Copy the lines of the records below, starting with the line that contains "VER TODO EL CATÁLOGO" and going on through the line that contains "ARTIGOS RECENTES", and leave the pictures out of your answer.

[INFORMATION SHOWN Boundary: Start]

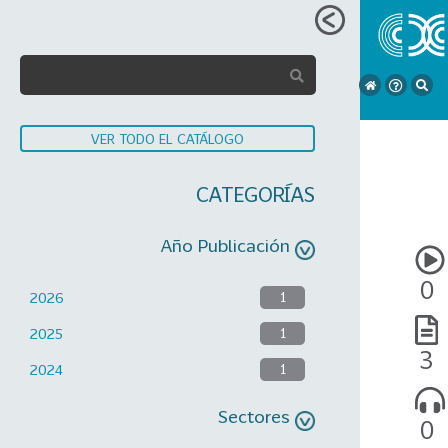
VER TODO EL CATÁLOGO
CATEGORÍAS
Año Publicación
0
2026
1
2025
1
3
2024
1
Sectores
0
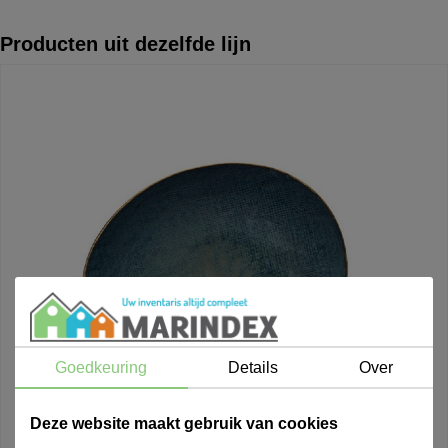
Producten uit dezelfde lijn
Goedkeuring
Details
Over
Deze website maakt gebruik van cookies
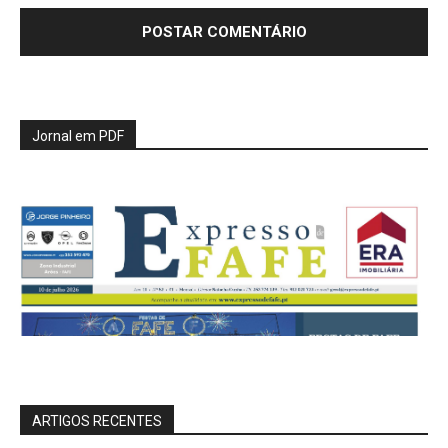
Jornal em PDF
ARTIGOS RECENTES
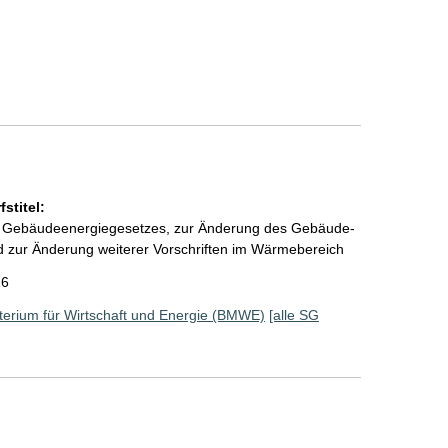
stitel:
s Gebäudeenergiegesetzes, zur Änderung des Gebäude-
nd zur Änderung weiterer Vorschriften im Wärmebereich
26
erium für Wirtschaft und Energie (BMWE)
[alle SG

[INFORMATION SHOWN Boundary: End]
[INFORMATION SHOWN Boundary: Start]

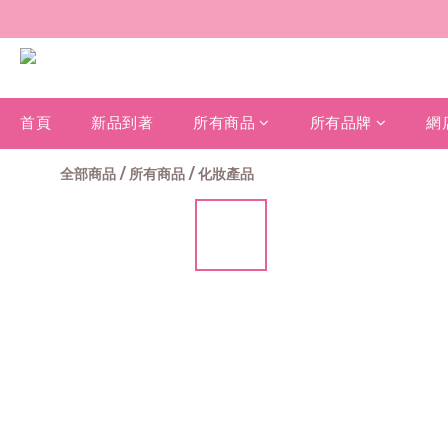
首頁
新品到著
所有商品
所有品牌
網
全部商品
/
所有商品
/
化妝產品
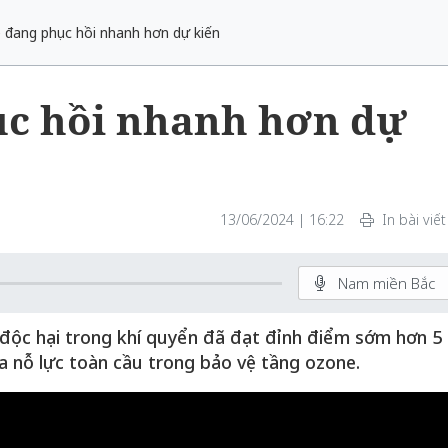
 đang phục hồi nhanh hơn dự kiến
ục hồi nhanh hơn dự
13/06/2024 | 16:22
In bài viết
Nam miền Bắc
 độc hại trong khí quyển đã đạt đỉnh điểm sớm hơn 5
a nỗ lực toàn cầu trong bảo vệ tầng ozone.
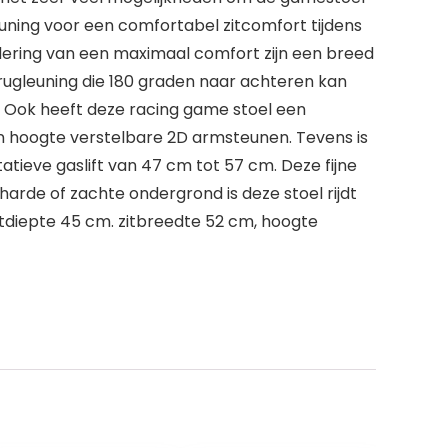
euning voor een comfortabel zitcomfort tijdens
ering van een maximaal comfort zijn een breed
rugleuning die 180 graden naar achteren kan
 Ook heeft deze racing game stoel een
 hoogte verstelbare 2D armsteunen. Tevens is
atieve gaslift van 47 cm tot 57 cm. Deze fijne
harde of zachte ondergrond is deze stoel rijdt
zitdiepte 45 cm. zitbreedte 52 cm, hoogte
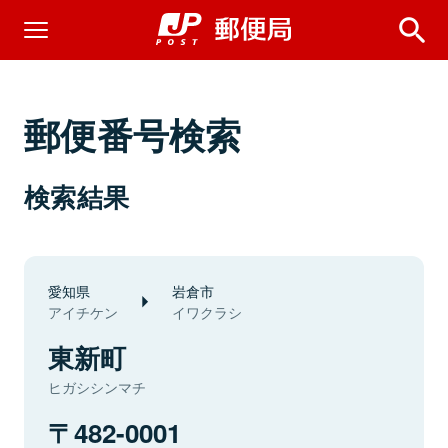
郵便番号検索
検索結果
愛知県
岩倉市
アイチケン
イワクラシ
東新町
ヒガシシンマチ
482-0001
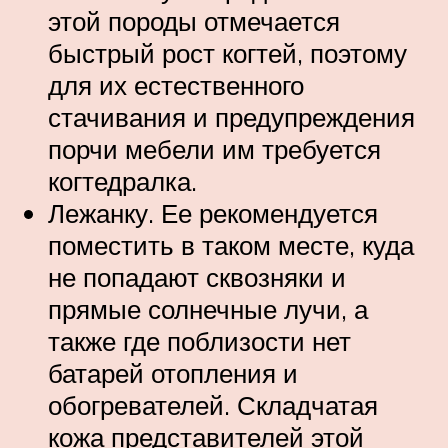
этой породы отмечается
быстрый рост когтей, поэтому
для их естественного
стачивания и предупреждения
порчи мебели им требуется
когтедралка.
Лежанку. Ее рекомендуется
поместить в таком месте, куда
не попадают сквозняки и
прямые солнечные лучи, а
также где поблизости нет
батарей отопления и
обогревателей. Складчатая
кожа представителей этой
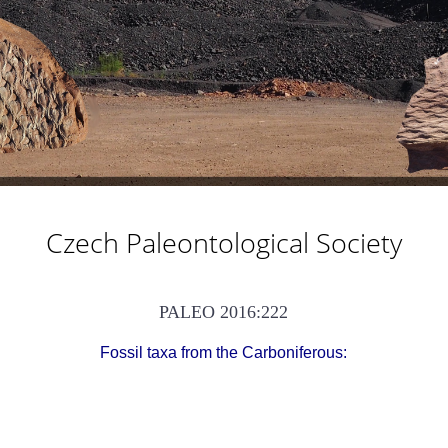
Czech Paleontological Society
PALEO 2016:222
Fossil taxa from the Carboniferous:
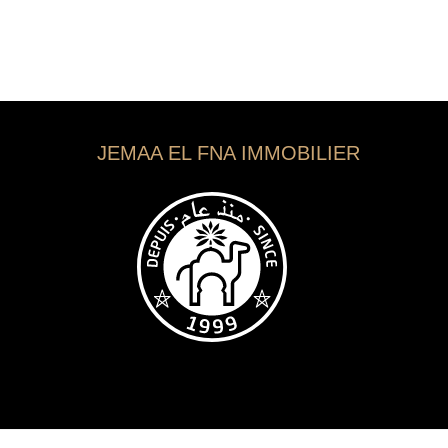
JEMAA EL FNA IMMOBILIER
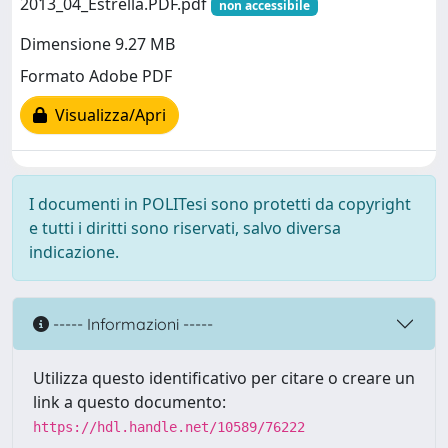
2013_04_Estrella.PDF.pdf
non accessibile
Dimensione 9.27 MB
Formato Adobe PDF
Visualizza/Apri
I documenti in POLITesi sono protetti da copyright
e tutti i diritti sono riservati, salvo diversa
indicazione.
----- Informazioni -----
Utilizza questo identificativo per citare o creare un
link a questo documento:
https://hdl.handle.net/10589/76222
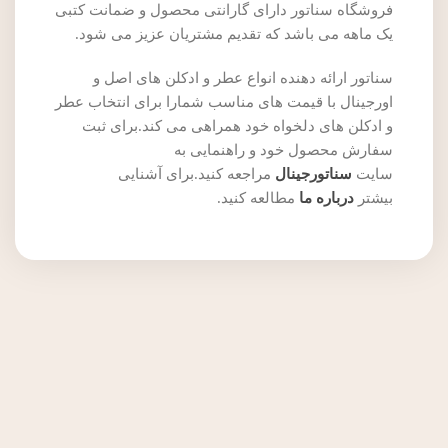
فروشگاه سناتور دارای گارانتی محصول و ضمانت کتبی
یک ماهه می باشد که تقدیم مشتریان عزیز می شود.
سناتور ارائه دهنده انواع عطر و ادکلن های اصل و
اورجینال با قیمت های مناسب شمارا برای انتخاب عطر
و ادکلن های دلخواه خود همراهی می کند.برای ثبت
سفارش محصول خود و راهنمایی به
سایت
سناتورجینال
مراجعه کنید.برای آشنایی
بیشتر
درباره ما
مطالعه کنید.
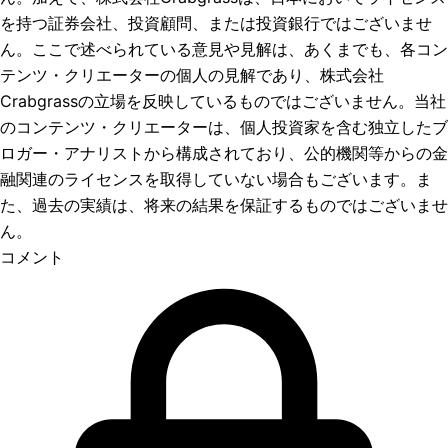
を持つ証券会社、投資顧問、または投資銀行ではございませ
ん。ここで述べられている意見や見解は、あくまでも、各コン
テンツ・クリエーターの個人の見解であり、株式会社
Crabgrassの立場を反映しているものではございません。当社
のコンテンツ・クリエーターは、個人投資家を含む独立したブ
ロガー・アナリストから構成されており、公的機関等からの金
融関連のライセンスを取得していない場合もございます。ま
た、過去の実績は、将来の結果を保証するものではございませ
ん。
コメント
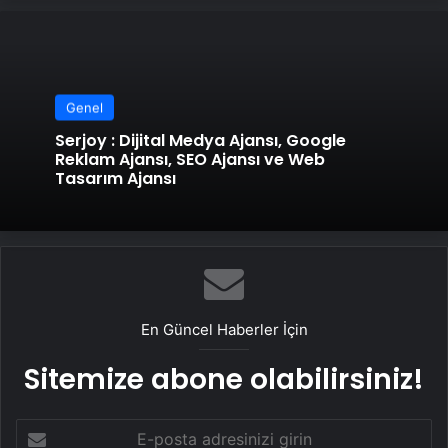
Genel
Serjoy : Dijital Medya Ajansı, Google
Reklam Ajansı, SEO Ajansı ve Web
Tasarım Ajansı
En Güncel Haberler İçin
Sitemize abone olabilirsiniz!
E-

[INFORMATION SHOWN Boundary: End]
[INFORMATION SHOWN Boundary: Start]

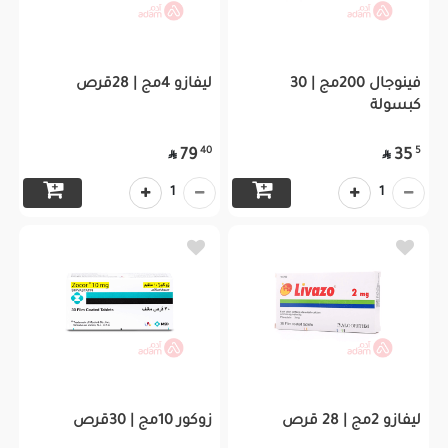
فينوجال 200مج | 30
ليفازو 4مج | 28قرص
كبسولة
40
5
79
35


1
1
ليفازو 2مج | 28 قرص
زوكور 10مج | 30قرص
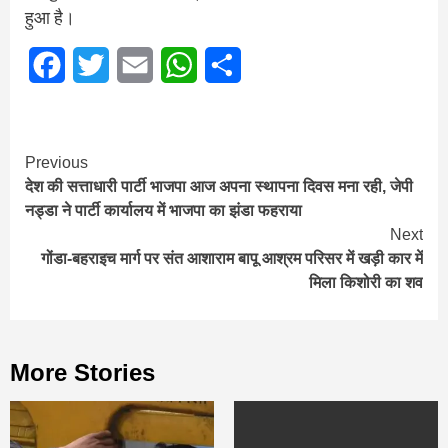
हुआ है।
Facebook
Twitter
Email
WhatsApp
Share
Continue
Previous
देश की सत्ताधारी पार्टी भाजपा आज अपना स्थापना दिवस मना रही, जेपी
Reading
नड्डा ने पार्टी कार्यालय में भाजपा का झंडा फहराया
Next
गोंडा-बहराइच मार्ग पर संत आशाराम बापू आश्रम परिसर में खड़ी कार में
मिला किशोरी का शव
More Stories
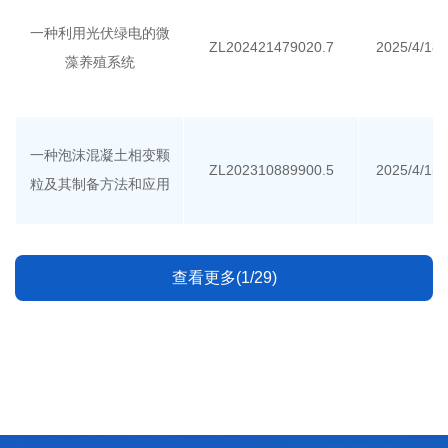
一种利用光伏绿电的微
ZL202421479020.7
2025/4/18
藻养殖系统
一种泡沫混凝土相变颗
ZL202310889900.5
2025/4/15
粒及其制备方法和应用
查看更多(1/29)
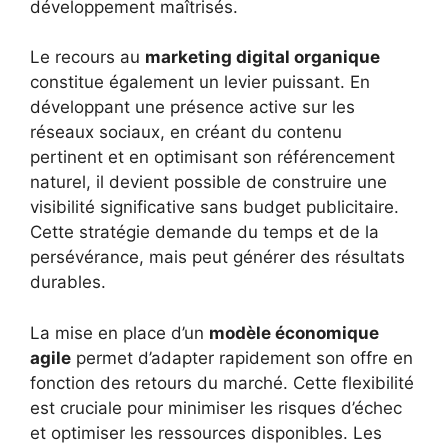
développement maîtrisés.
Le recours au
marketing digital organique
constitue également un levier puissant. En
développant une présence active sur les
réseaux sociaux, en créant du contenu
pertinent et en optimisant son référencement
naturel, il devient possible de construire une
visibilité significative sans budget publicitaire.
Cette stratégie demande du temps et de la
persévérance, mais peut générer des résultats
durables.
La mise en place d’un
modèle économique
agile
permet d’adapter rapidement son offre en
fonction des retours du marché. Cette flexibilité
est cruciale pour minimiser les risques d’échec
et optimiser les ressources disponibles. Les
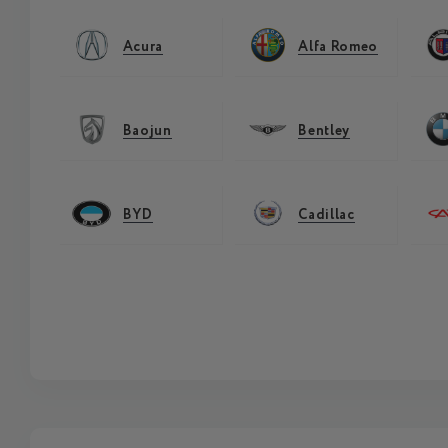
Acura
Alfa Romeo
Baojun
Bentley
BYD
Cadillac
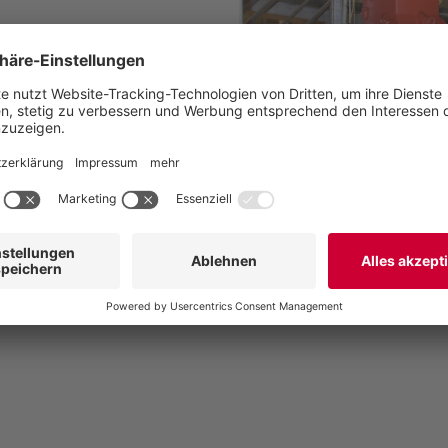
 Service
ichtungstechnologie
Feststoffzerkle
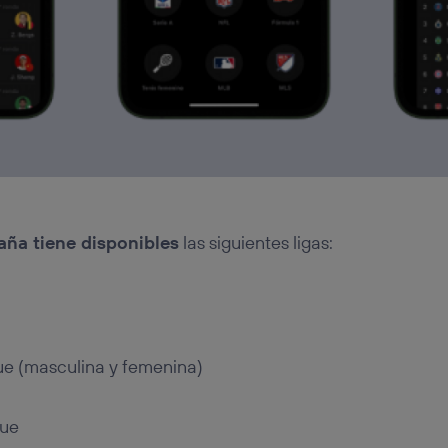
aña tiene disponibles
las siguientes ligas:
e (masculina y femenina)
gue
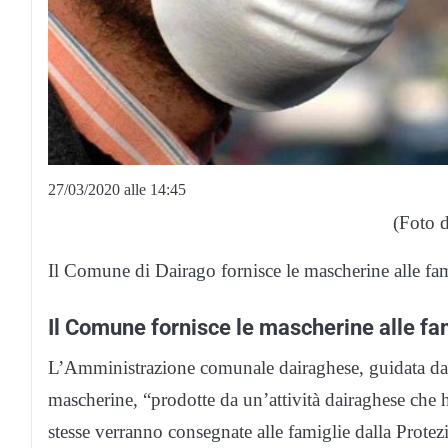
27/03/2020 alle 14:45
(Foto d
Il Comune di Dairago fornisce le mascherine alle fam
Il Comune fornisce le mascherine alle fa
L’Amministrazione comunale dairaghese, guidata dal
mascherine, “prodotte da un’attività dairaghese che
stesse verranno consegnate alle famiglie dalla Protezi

[INFORMATION SHOWN Boundary: End]

*RESPONSE FOR THIS EXERCISE*.
VER TODO EL CATÁLOGO
CATEGORÍAS
Año Publicación
0
2026
1
2025
1
3
2024
1
Sectores
0
Producten uit dezelfde lijn
Goedkeuring
Details
Over
Deze website maakt gebruik van cookies
Jornal em PDF
ARTIGOS RECENTES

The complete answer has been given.